“Look,” said Patricia, “the woods end.”

She spoke very quietly, pointing to the door of blue which widened as they climbed to it, letting them out from the trees. The car dropped a hundred yards between the warm coral-and-ivory of hawthorn hedgerows; seemed to stop of its own accord at a quaint red-walled brown-gabled house whose lower windows were almost level with the Crossley’s wheels.

“This isn’t the place,” thought Patricia. Yet somehow the peaked and ivied gable with its one leaded window looked familiar—familiar as the road they had climbed through the woods. Just under the window, half-hidden by the ivy, was an old sign-board: “T. Tebbits. Builder & Contractor,” read Patricia.

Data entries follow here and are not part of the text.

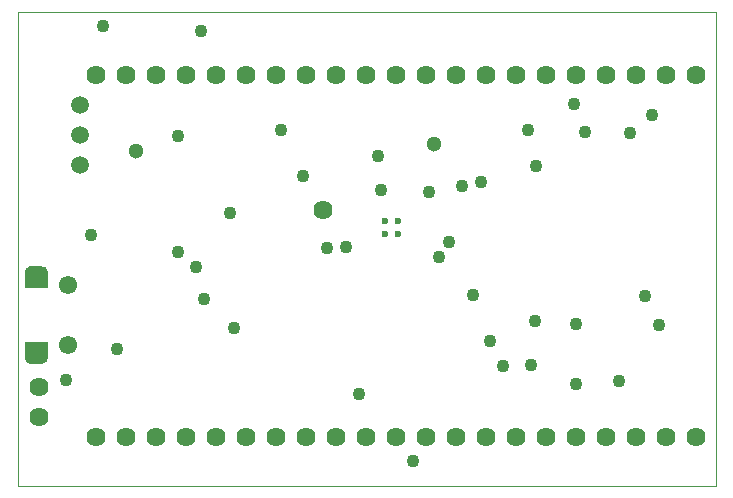
<source format=gbs>
G04*
G04 #@! TF.GenerationSoftware,Altium Limited,Altium Designer,18.1.6 (161)*
G04*
G04 Layer_Color=16711935*
%FSAX44Y44*%
%MOMM*%
G71*
G01*
G75*
%ADD11C,0.1000*%
%ADD12C,0.6000*%
%ADD62C,1.5500*%
%ADD63C,1.6240*%
%ADD64C,1.5000*%
%ADD65C,1.1000*%
%ADD66C,1.3000*%
%ADD67C,0.6000*%
G36*
X00025098Y00121878D02*
X00025192Y00121849D01*
X00025279Y00121803D01*
X00025355Y00121740D01*
X00025418Y00121664D01*
X00025464Y00121577D01*
X00025493Y00121483D01*
X00025503Y00121385D01*
Y00108385D01*
X00025493Y00108287D01*
X00025464Y00108193D01*
X00025418Y00108106D01*
X00025355Y00108030D01*
X00025279Y00107967D01*
X00025192Y00107921D01*
X00025098Y00107892D01*
X00025000Y00107882D01*
X00020503D01*
Y00103385D01*
X00020493Y00103287D01*
X00020465Y00103193D01*
X00020418Y00103106D01*
X00020356Y00103030D01*
X00020280Y00102967D01*
X00020193Y00102921D01*
X00020098Y00102892D01*
X00020000Y00102883D01*
X00011000Y00102882D01*
X00011000D01*
D01*
X00010902Y00102892D01*
X00010808Y00102921D01*
X00010721Y00102967D01*
X00010645Y00103030D01*
X00010582Y00103106D01*
X00010536Y00103193D01*
X00010507Y00103287D01*
X00010498Y00103385D01*
Y00103385D01*
D01*
Y00107882D01*
X00006000D01*
X00005902Y00107892D01*
X00005808Y00107921D01*
X00005721Y00107967D01*
X00005645Y00108030D01*
X00005582Y00108106D01*
X00005536Y00108193D01*
X00005507Y00108287D01*
X00005498Y00108385D01*
Y00121385D01*
X00005507Y00121483D01*
X00005536Y00121577D01*
X00005582Y00121664D01*
X00005645Y00121740D01*
X00005721Y00121803D01*
X00005808Y00121849D01*
X00005902Y00121878D01*
X00006000Y00121887D01*
X00025000D01*
X00025098Y00121878D01*
D02*
G37*
G36*
X00020098Y00185878D02*
X00020192Y00185849D01*
X00020279Y00185803D01*
X00020355Y00185740D01*
X00020418Y00185664D01*
X00020464Y00185577D01*
X00020493Y00185483D01*
X00020503Y00185385D01*
Y00185385D01*
D01*
Y00180887D01*
X00025000D01*
X00025098Y00180878D01*
X00025192Y00180849D01*
X00025279Y00180803D01*
X00025355Y00180740D01*
X00025418Y00180664D01*
X00025464Y00180577D01*
X00025493Y00180483D01*
X00025503Y00180385D01*
Y00167385D01*
X00025493Y00167287D01*
X00025464Y00167193D01*
X00025418Y00167106D01*
X00025355Y00167030D01*
X00025279Y00166967D01*
X00025192Y00166921D01*
X00025098Y00166892D01*
X00025000Y00166882D01*
X00006000D01*
X00005902Y00166892D01*
X00005808Y00166921D01*
X00005721Y00166967D01*
X00005645Y00167030D01*
X00005582Y00167106D01*
X00005536Y00167193D01*
X00005507Y00167287D01*
X00005498Y00167385D01*
Y00180385D01*
X00005507Y00180483D01*
X00005536Y00180577D01*
X00005582Y00180664D01*
X00005645Y00180740D01*
X00005721Y00180803D01*
X00005808Y00180849D01*
X00005902Y00180878D01*
X00006000Y00180887D01*
X00010497D01*
Y00185385D01*
X00010507Y00185483D01*
X00010536Y00185577D01*
X00010582Y00185664D01*
X00010645Y00185740D01*
X00010721Y00185802D01*
X00010808Y00185849D01*
X00010902Y00185877D01*
X00011000Y00185887D01*
X00020000Y00185887D01*
X00020000D01*
D01*
X00020098Y00185878D01*
D02*
G37*
D11*
X00000000Y00000000D02*
Y00400800D01*
X00590568D01*
X00590568Y00400800D01*
Y00000000D02*
Y00400800D01*
X00000000Y00000000D02*
X00590568D01*
D12*
X00013500Y00180385D02*
G03*
X00013500Y00180385I-00002500J00000000D01*
G01*
X00022500D02*
G03*
X00022500Y00180385I-00002500J00000000D01*
G01*
X00022500Y00108385D02*
G03*
X00022500Y00108385I-00002500J00000000D01*
G01*
X00013500D02*
G03*
X00013500Y00108385I-00002500J00000000D01*
G01*
D62*
X00042500Y00119385D02*
D03*
Y00169385D02*
D03*
D63*
X00167168Y00040800D02*
D03*
X00141768D02*
D03*
X00065568D02*
D03*
X00116368D02*
D03*
X00090968D02*
D03*
X00243368D02*
D03*
X00268768D02*
D03*
X00217968D02*
D03*
X00192568D02*
D03*
X00294168D02*
D03*
X00319568D02*
D03*
X00370368D02*
D03*
X00344968D02*
D03*
X00548168D02*
D03*
X00573568D02*
D03*
X00522768D02*
D03*
X00497368D02*
D03*
X00395768D02*
D03*
X00421168D02*
D03*
X00471968D02*
D03*
X00446568D02*
D03*
X00167768Y00348000D02*
D03*
X00142368D02*
D03*
X00066168D02*
D03*
X00116968D02*
D03*
X00091568D02*
D03*
X00243968D02*
D03*
X00269368D02*
D03*
X00218568D02*
D03*
X00193168D02*
D03*
X00294768D02*
D03*
X00320168D02*
D03*
X00370968D02*
D03*
X00345568D02*
D03*
X00548768D02*
D03*
X00574168D02*
D03*
X00523368D02*
D03*
X00497968D02*
D03*
X00396368D02*
D03*
X00421768D02*
D03*
X00472568D02*
D03*
X00447168D02*
D03*
X00258568Y00233000D02*
D03*
X00017502Y00083549D02*
D03*
Y00058149D02*
D03*
D64*
X00052550Y00322187D02*
D03*
Y00271387D02*
D03*
Y00296786D02*
D03*
D65*
X00179769Y00230800D02*
D03*
X00304999Y00278999D02*
D03*
X00306999Y00249999D02*
D03*
X00410583Y00100800D02*
D03*
X00385000Y00161000D02*
D03*
X00375999Y00254000D02*
D03*
X00391594Y00257150D02*
D03*
X00183000Y00133056D02*
D03*
X00157256Y00158000D02*
D03*
X00437369Y00139000D02*
D03*
X00277404Y00202000D02*
D03*
X00135000Y00295565D02*
D03*
X00222753Y00301065D02*
D03*
X00432000D02*
D03*
X00261802Y00201000D02*
D03*
X00434000Y00101674D02*
D03*
X00471968Y00086000D02*
D03*
X00472232Y00136350D02*
D03*
X00518000Y00298640D02*
D03*
X00071914Y00389000D02*
D03*
X00155000Y00385000D02*
D03*
X00509000Y00088439D02*
D03*
X00334654Y00021000D02*
D03*
X00241587Y00262477D02*
D03*
X00061840Y00211715D02*
D03*
X00041005Y00089000D02*
D03*
X00471000Y00323390D02*
D03*
X00438286Y00270286D02*
D03*
X00542980Y00136000D02*
D03*
X00537000Y00313640D02*
D03*
X00083568Y00116000D02*
D03*
X00347608Y00248846D02*
D03*
X00356498Y00193093D02*
D03*
X00530618Y00160454D02*
D03*
X00365134Y00206555D02*
D03*
X00479818Y00299008D02*
D03*
X00399932Y00122100D02*
D03*
X00135712Y00197652D02*
D03*
X00288680Y00077650D02*
D03*
X00150283Y00185324D02*
D03*
D66*
X00099600Y00283200D02*
D03*
X00352000Y00289040D02*
D03*
D67*
X00310500Y00212917D02*
D03*
Y00223917D02*
D03*
X00321500Y00212917D02*
D03*
Y00223917D02*
D03*
M02*

</source>
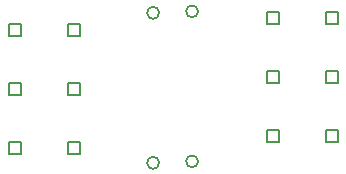
<source format=gbr>
%TF.GenerationSoftware,Altium Limited,Altium Designer,24.7.2 (38)*%
G04 Layer_Color=2752767*
%FSLAX43Y43*%
%MOMM*%
%TF.SameCoordinates,D15D1D2A-FCB6-4C81-826D-5CEFA5F89A76*%
%TF.FilePolarity,Positive*%
%TF.FileFunction,Drawing*%
%TF.Part,Single*%
G01*
G75*
%TA.AperFunction,NonConductor*%
%ADD19C,0.169*%
%ADD21C,0.127*%
D19*
X19945Y15054D02*
G03*
X19945Y15054I-508J0D01*
G01*
Y2354D02*
G03*
X19945Y2354I-508J0D01*
G01*
X16643Y2227D02*
G03*
X16643Y2227I-508J0D01*
G01*
Y14927D02*
G03*
X16643Y14927I-508J0D01*
G01*
D21*
X25742Y3992D02*
Y5008D01*
X26758D01*
Y3992D01*
X25742D01*
Y8992D02*
Y10008D01*
X26758D01*
Y8992D01*
X25742D01*
X30742Y3992D02*
Y5008D01*
X31758D01*
Y3992D01*
X30742D01*
Y8992D02*
Y10008D01*
X31758D01*
Y8992D01*
X30742D01*
Y13992D02*
Y15008D01*
X31758D01*
Y13992D01*
X30742D01*
X25742D02*
Y15008D01*
X26758D01*
Y13992D01*
X25742D01*
X8937Y12950D02*
Y13966D01*
X9953D01*
Y12950D01*
X8937D01*
Y7950D02*
Y8966D01*
X9953D01*
Y7950D01*
X8937D01*
X3937Y12950D02*
Y13966D01*
X4953D01*
Y12950D01*
X3937D01*
Y7950D02*
Y8966D01*
X4953D01*
Y7950D01*
X3937D01*
Y2950D02*
Y3966D01*
X4953D01*
Y2950D01*
X3937D01*
X8937D02*
Y3966D01*
X9953D01*
Y2950D01*
X8937D01*
%TF.MD5,69e312048588ee7e8b725fc92015d2db*%
M02*

</source>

But Francis, sharper-eyed, had seen the other sign which peered over the garden-hedge—a plain square of oak, newly painted with the words:—

“Two Good Houses To Let.”

“I say, Pat,” he said, pointing to it, “why not try here? . . .”

There came out of the house a hatless man with weather-beaten face, clean-shaven except for the fringe of hair under his chin, bushy of eyebrows, dressed collarless in a rusty black cardigan jacket and corduroy-trousers. He had hard blue eyes, hairy ears, thin lips; might have been any age from fifty-five to eighty.

“Might you be wanting anything?” he asked.

“Are you Mr. Tebbits?” Patricia smiled down at him.

“That’s my name, missis.”

“We came about the houses,” went on Patricia, indicating the notice-board.